The Bible is a Catholic Book, Part Six
Are Catholics Allowed to Read The Bible?
For years, some gullible people have believed that the Catholic Church is opposed to the Bible and does not want Catholics to read it.
How anyone can believe such a thing is difficult to understand in the face of the fact that it was the Catholic Church which gave the Bible to the world.
Christ Himself established His Church for the specific purpose of teaching His truth to the generations to come (Matthew 18:19) (I Timothy, 4:11). To do so has been the constant and unvarying purpose of the Catholic Church since the times of the Apostles. Approves Bible Reading The Church always has pointed to the Scriptures as containing the written Word of God. This was true when the Scriptures were written in the original Hebrew and Greek, and is true today where translations into the modern languages are substantially correct and complete. There never has been a decree of the Catholic Church against the reading of the Scriptures in the languages in which they were composed.

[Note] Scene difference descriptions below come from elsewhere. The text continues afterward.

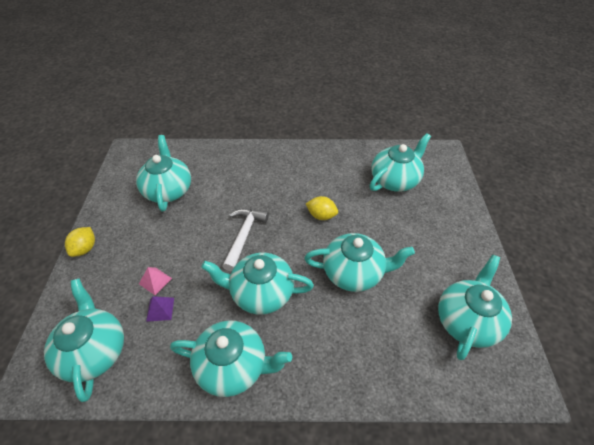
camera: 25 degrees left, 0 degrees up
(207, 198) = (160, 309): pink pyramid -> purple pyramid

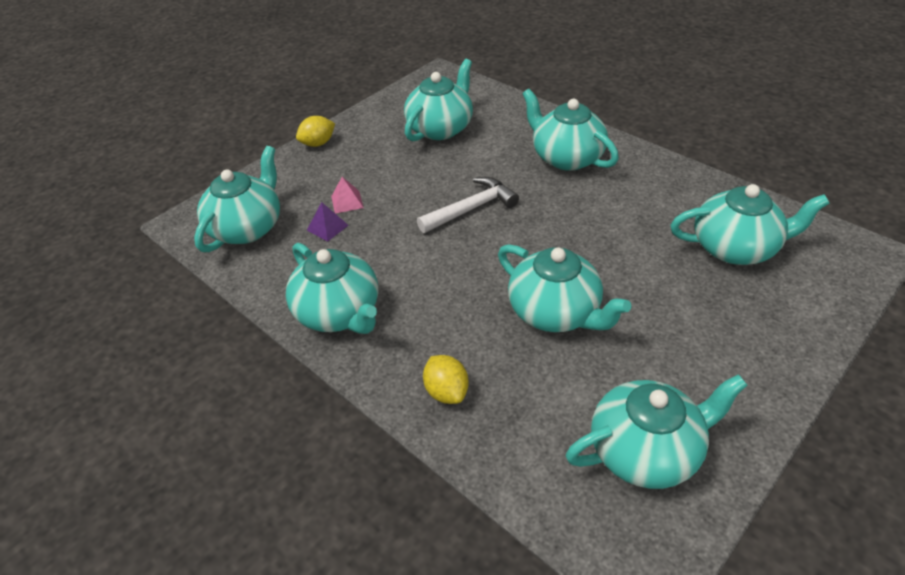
camera: 45 degrees right, 5 degrees down
(260, 293) = (431, 269): turquoise teapot -> turquoise teapot (566, 157)
(321, 215) = (583, 235): yellow lemon -> yellow lemon (446, 391)

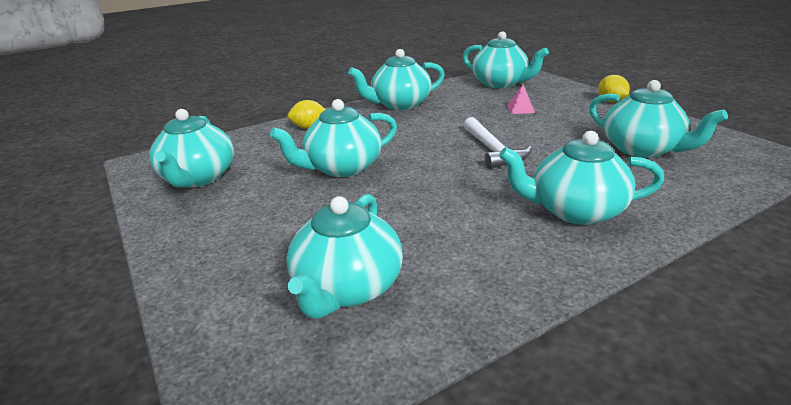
camera: 105 degrees right, 15 degrees down
(327, 227) = (490, 103): purple pyramid -> none
(566, 157) = (574, 210): turquoise teapot -> turquoise teapot turned 150 degrees counterclockwise

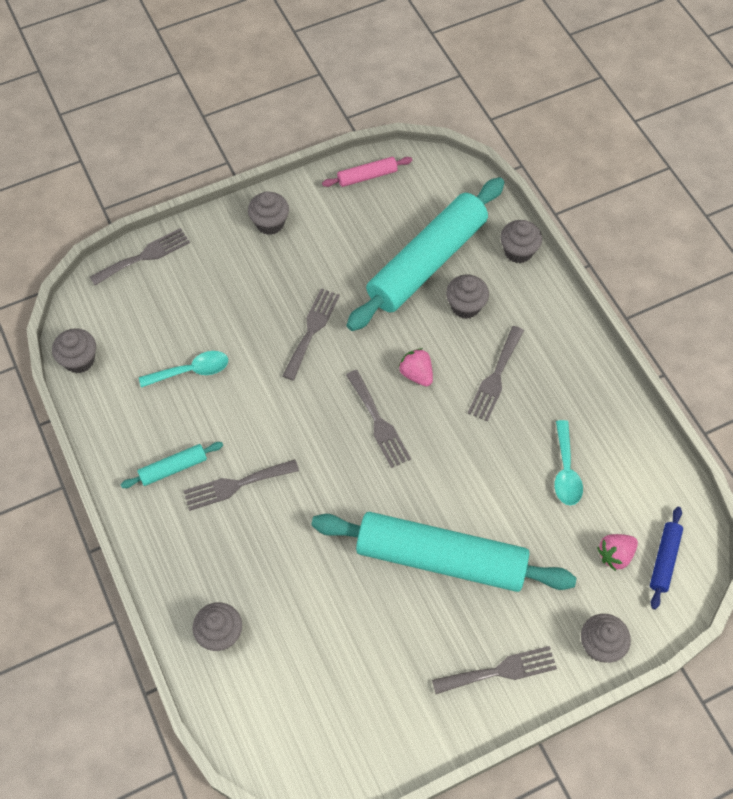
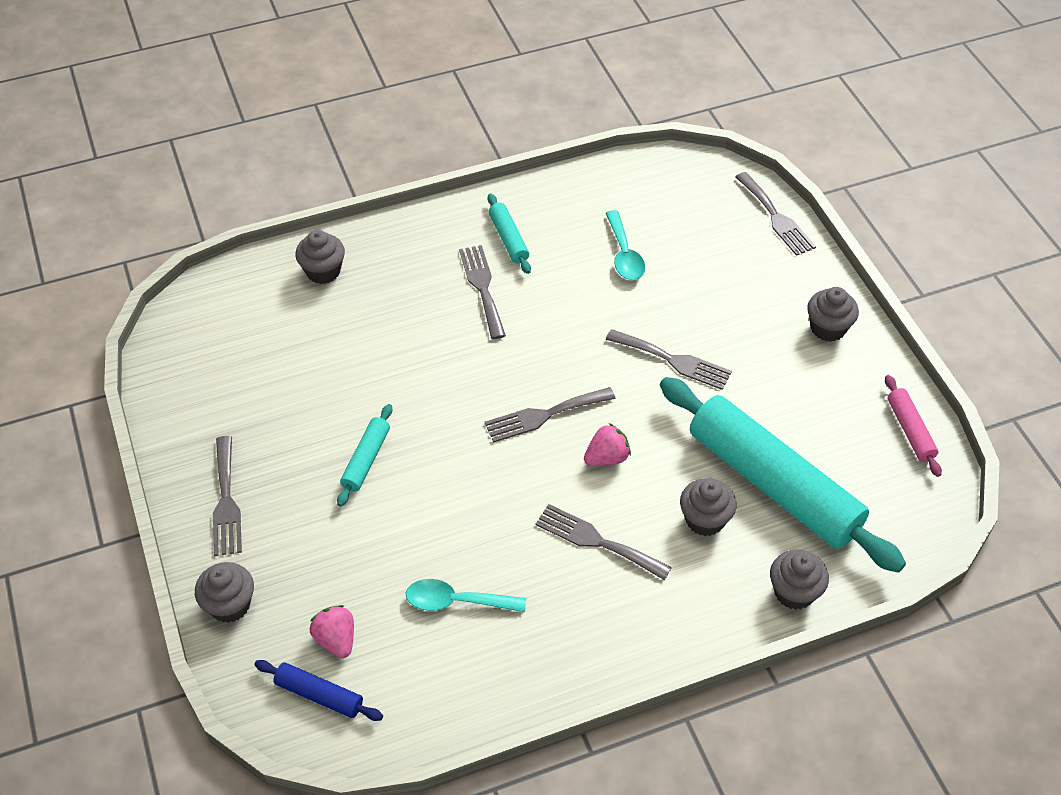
camera: 95 degrees right, 10 degrees down
(79, 360) = (642, 168): grey cupcake -> none
(441, 559) = (366, 460): turquoise rolling pin -> turquoise rolling pin, size x0.42

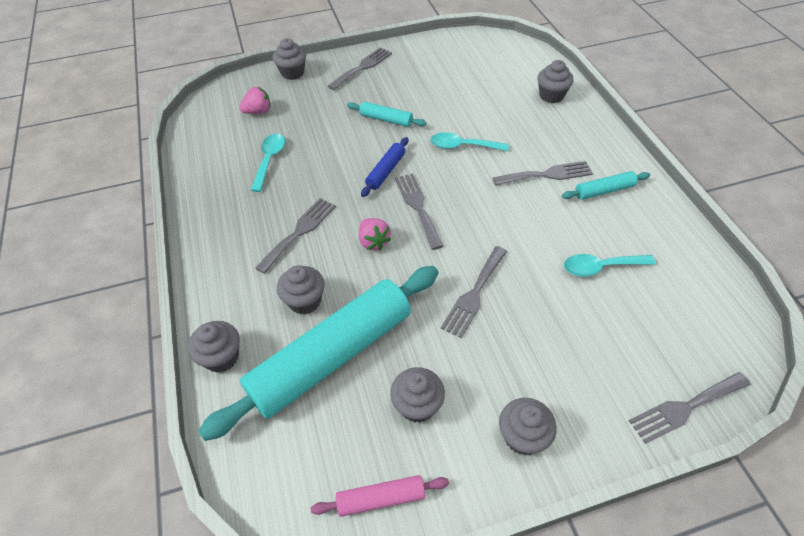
camera: 95 degrees right, 0 degrees up
(226, 501) = (362, 67): grey fork -> grey fork turned 135 degrees clockwise
(319, 695) = (225, 107): blue rolling pin -> blue rolling pin (385, 171)
(428, 369) = (462, 146): none -> turquoise spoon
(814, 407) = (417, 405): none -> grey cupcake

The Church approves the reading of the Bible but does not permit Catholics the free use of any and every modern translation of the Bible. That is a different question altogether, and it has an answer which is both reasonable and consistent.
It is the duty of the Church to see that the people receive the true and unadulterated teaching of Christ. A translation of the Bible can be an accurate, exact and fair rendering of the original, or it can be inaccurate, inexact and' in many passages misleading and out of harmony with the original. The Church has never forbidden the reading of the Bible in approved translations, but has definitely condemned the reading of imperfect, misleading and pernicious translations
Quotations are often made from decrees of the Catholic Church prohibiting the use of the Bible in modern languages. But, on examination, it will be found that these prohibitions were not concerned with the Bible itself, but with translations which, for one reason or another, were defective and dangerous.
Such restrictions did not exist until the need became apparent in the 13th century. And after that time, with the invention of printing and the resulting multiplication of Bibles, the need for regulation became more important when any Tom, Dick and Harry could publish his version of the Holy Book.
Speaking of early non-Catholic English translations, Disraeli complained: "... we find abundant errors, reducing the text to nonsense or to blasphemy, making the Scriptures contemptible to the multitude who came to pray and not to scoff." There was good reason behind the rules of the Catholic Church prohibiting the use of translations which abused and misused the word of God.
Nor did the Catholic Church withhold the Bible from the Catholic people by keeping it in Latin. Early in the history of western civilization, those who could read Latin could read the Bible. Those who could not read Latin, could not read at all. Who, then, was deprived of the Bible? Not those who could read Latin, for the Cambridge Modern History (p. 639) states: "No book was more frequently republished than the Latin Vulgate, of which 98 distinct and full editions appeared prior to 1500..." In fact, the Latin Bible was as accessible to all, as it would have been in English.
There were translations of the Bible in the popular languages of the people even before the invention of printing and long before 1530, when, it is claimed, the Bible was first given to the people in German. Previous to that date, more than 70 editions of the Bible had been made in different languages spoken by the people of Europe.
Long Before Luther
Fourteen translations of the Bible into German and five into low Dutch existed before Luther's translation appeared. And before that time, there were Catholic translations in Spanish, Italian and French. There were English translations before the time of Tyndale or Wickliffe.
In view of these facts, it is clear that the Catholic Church did not keep the Bible from the people by producing it in Latin.
Today, the Bible is available in every popular language and can be obtained by anyone. The Catholic Church not only authorizes its circulation, but strongly encourages its study and meditation. All it requires as a preliminary condition is that the popular translation be properly made, and that footnotes explaining the more difficult passages be appended. This is merely a wise precaution against the danger of false meanings being drawn from obscure texts.